抜粋本文
= = = = =
でも、今振り返ると確実に予兆はあったのだ。1月のもっと、ずっと前から。
遡ること去年の夏。
入社して初めて本格的にある大きなプロジェクトの主メンバーになった。メンバーは上司と私の2人で、その内容は相手企業の役員や部長職を含めた30名弱のメンバーを率いてワークショップ形式でプロジェクトを進めていかなければならないというものだった。もちろんワークショップなんて実施したこともなければましてや内容を考えた経験すらない。一緒に担当した上司もそれは同じだったため、毎日3時間以上のMTGで内容を考えてはその資料を超特急で作成し…と遅くまで働いた。
毎週多忙にも関わらず30名以上の方達が時間を割いて集まってくれるワークショップ。私の任務は自社の代表としてそれを遂行し、プロジェクトの方向性を明確にしていくこと。「未経験だからわかりません」は通用しない。
その不安は会を追うごとに大きくなり、自分が作ったワークショップの流れに自信が持てずぐるぐる考え続けたり、資料もそこまでしなくていいよと上司が言ってもなお、細かいところまで作り込むことを止められなくなってしまった。
= = = = =
[データ項目]
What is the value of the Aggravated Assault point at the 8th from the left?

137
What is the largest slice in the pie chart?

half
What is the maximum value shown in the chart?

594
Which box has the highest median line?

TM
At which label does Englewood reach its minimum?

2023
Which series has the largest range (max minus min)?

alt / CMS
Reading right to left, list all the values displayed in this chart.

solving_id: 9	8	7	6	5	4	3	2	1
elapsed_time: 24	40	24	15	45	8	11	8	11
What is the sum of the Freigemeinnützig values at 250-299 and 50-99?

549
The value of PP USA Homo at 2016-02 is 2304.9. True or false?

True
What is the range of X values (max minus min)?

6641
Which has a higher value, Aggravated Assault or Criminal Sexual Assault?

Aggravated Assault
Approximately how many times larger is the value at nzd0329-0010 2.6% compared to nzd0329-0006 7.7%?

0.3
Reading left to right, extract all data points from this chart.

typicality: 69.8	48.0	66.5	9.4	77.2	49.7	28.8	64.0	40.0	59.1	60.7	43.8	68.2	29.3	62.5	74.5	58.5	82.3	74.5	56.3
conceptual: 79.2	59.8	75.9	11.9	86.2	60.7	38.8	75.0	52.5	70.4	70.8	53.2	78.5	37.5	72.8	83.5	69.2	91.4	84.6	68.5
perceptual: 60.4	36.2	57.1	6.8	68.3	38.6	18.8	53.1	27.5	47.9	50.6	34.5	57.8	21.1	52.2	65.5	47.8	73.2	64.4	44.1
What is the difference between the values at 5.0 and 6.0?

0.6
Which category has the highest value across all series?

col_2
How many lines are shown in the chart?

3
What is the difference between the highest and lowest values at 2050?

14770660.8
= = = = =
取り組む課題
a: 本文によると、筆者と上司が毎日遅くまで働いたのはなぜか。1〜3文で説明しなさい。
b: 本文について、次の問いに短く答えなさい。
(i) 筆者がプロジェクトの主メンバーになったのはいつか。
(ii) 自社側の担当メンバーは誰と誰か。
(iii) 上司が「そこまでしなくていいよ」と言ったのは何についてか。

解答
a: 筆者も上司も、ワークショップを実施したことがなく、内容を考えた経験すらなかった。そのため毎日3時間以上のMTGで内容を考え、その資料を超特急で作成しなければならなかったからである。

b:
(i) 去年の夏
(ii) 上司と筆者
(iii) 資料